A truth is, first and foremost, an expression.
A message, formulated by an observer, describing a portion of what the person expressing themselves considers to be a ‘portion’ of ‘reality’. Being a message, any truth is formulated by means of a language.

Does anybody know everything about any subject? About anything, actually?
No, nobody knows everything about anything. Hence there is no such thing as a complete truth.

Furthermore, being expressed by means of a language, a truth – any expression, actually – will never be able to convey to the person receiving the message everything the transmitter intended to say. The transmitter is never able to cram ‘everything’ inside an inherently limited message, no language is absolutely ‘precise’ and no receiver will ever interpret any message the way the transmitter intended it to mean. Hence even if anybody will ever learn everything about anything, that person will never be able to convey that knowledge to anybody else. Let alone to everybody else…

What next?
‘Never ever believe anything? Anymore?!?’

Is it possible for us, humans living in concert, to cooperate in this manner?
Knowing that nothing which is being said, one way or another, is ‘true’? Completely true?

Well, we did get this far, didn’t we?
We’ve been expressing ourselves, in the imperfect manner I described above, since we’ve learned to use language. Since we’ve learned to speak…
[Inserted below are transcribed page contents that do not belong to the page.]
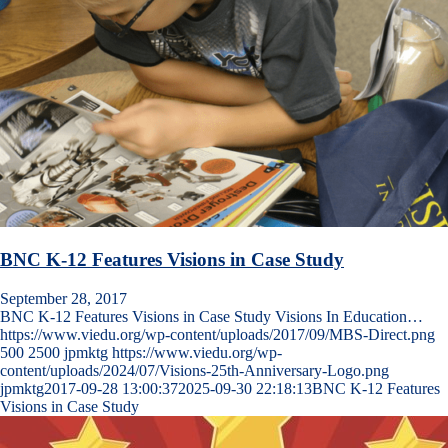
BNC K-12 Features Visions in Case Study
September 28, 2017
BNC K-12 Features Visions in Case Study Visions In Education…
https://www.viedu.org/wp-content/uploads/2017/09/MBS-Direct.png
500
2500
jpmktg
https://www.viedu.org/wp-
content/uploads/2024/07/Visions-25th-Anniversary-Logo.png
jpmktg
2017-09-28 13:00:37
2025-09-30 22:18:13
BNC K-12 Features
Visions in Case Study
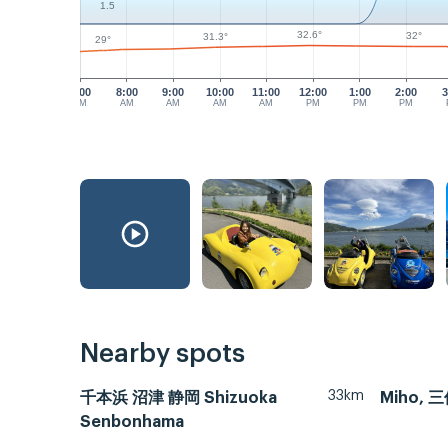
1.5
32.6°
32°
31.3°
29°
7:00
8:00
9:00
10:00
11:00
12:00
1:00
2:00
3
AM
AM
AM
AM
AM
PM
PM
PM
Nearby spots
33km
千本浜 沼津 静岡 Shizuoka
Miho, 
Senbonhama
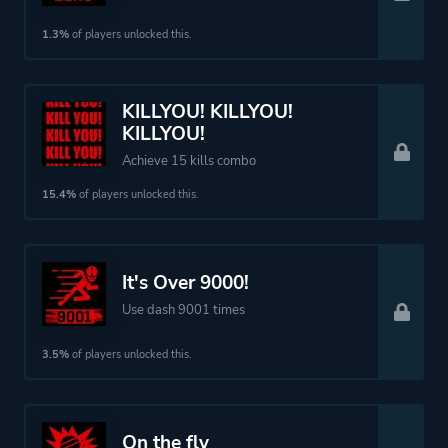
1.3%
of players unlocked this.
KILLYOU! KILLYOU!
KILLYOU!
Achieve 15 kills combo
15.4%
of players unlocked this.
It's Over 9000!
Use dash 9001 times
3.5%
of players unlocked this.
On the fly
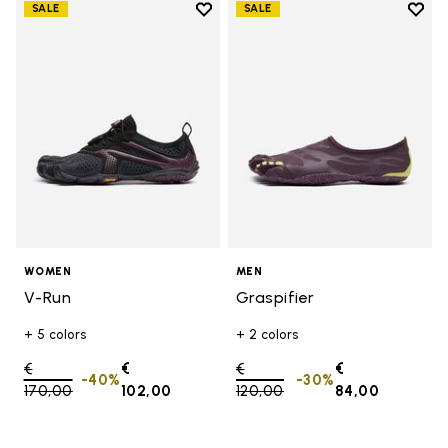
Add to wishlist
Add t
SALE
SALE
Add to wishlist V-Run
Add t
WOMEN
MEN
V-Run
Graspifier
+ 5 colors
+ 2 colors
Price reduced from
€
€
Price reduced from
€
€
-40%
-30%
170,00
to
102,00
120,00
to
84,00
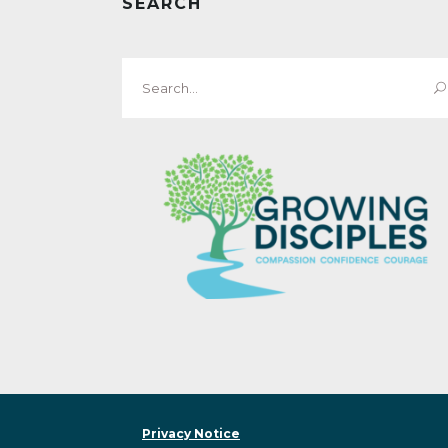
SEARCH
Search
for:
Privacy Notice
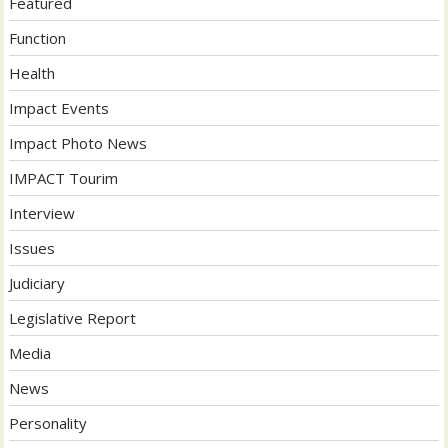
Featured
Function
Health
Impact Events
Impact Photo News
IMPACT Tourim
Interview
Issues
Judiciary
Legislative Report
Media
News
Personality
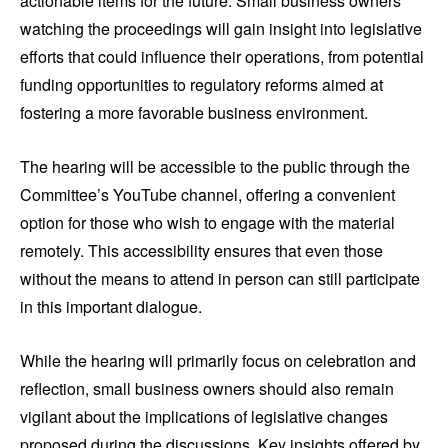
actionable items for the future. Small business owners
watching the proceedings will gain insight into legislative
efforts that could influence their operations, from potential
funding opportunities to regulatory reforms aimed at
fostering a more favorable business environment.
The hearing will be accessible to the public through the
Committee’s YouTube channel, offering a convenient
option for those who wish to engage with the material
remotely. This accessibility ensures that even those
without the means to attend in person can still participate
in this important dialogue.
While the hearing will primarily focus on celebration and
reflection, small business owners should also remain
vigilant about the implications of legislative changes
proposed during the discussions. Key insights offered by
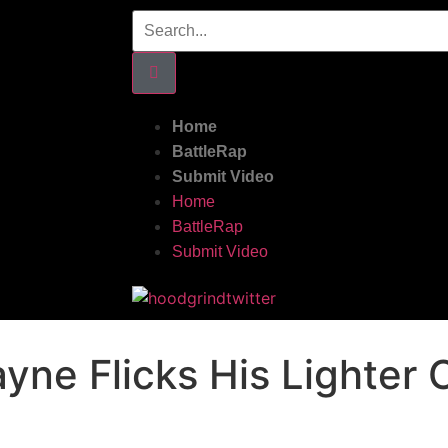
Home
BattleRap
Submit Video
Home
BattleRap
Submit Video
yne Flicks His Lighter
70 000 years ago, give or take a few millennia, is when some scientists believe we’ve started to communicate more or less like we do now. The people living then had the same genes we have now and the bones they have left us to dig up and stare at are similar to ours. Hence the only thing which differentiates us from our ancestors is our culture. A treasure of knowledge which has been noticed – bit by bit, formulated using language – message by message, and remembered, one way or another. Hence the only difference between us and our ancestors is a collection of incomplete – and imperfectly interpreted – pieces of truth.
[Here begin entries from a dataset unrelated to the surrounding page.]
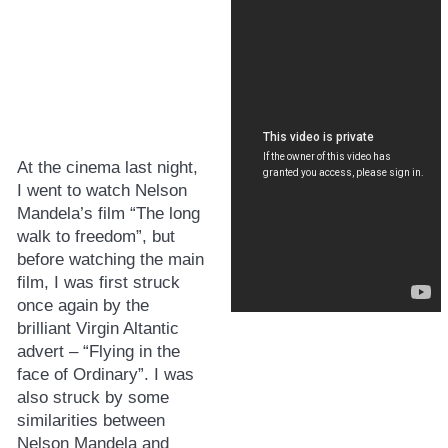
At the cinema last night,
I went to watch Nelson
Mandela’s film “The long
walk to freedom”, but
before watching the main
film, I was first struck
once again by the
brilliant Virgin Altantic
advert – “Flying in the
face of Ordinary”. I was
also struck by some
similarities between
Nelson Mandela and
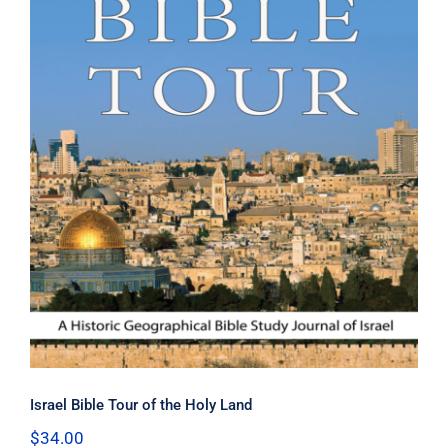
Israel Bible Tour of the Holy Land
Israel Bible Tour of the Holy Land
$
34.00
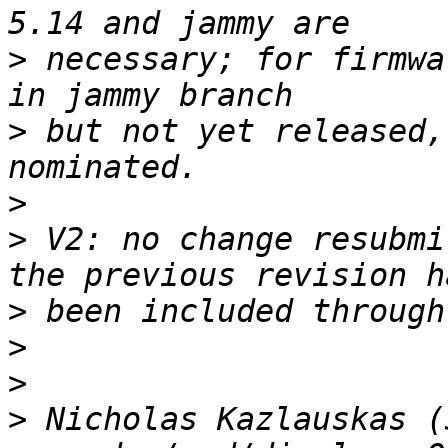
>
 necessary; for firmwa
>
 but not yet released,
>
>
 V2: no change resubmi
>
>
>
>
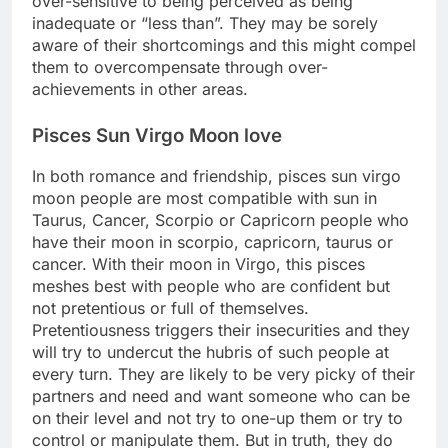
over-sensitive to being perceived as being
inadequate or “less than”. They may be sorely
aware of their shortcomings and this might compel
them to overcompensate through over-
achievements in other areas.
Pisces Sun Virgo Moon love
In both romance and friendship, pisces sun virgo
moon people are most compatible with sun in
Taurus, Cancer, Scorpio or Capricorn people who
have their moon in scorpio, capricorn, taurus or
cancer. With their moon in Virgo, this pisces
meshes best with people who are confident but
not pretentious or full of themselves.
Pretentiousness triggers their insecurities and they
will try to undercut the hubris of such people at
every turn. They are likely to be very picky of their
partners and need and want someone who can be
on their level and not try to one-up them or try to
control or manipulate them. But in truth, they do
Then again, is it possible for us – humans living in concert – to cooperate by means of incomplete and ‘misinterpreted’ pieces of truth?
Well, we came this far going (up?) this way, didn’t we?
It seems that as long as we do it ‘in good faith’ things will, eventually, ‘mesh up’ just fine!

Which leads us to ‘the truth’. ‘The’ as different from ‘A’ truth.

While a truth is a message, the truth is a state of mind.
The understanding of the fact that what we call ‘reality’ can be learned only ‘in concert’.
Only as long as we help each-other along the process. Only as long as each time we formulate ‘a message’ we do our best to ‘speak the truth’.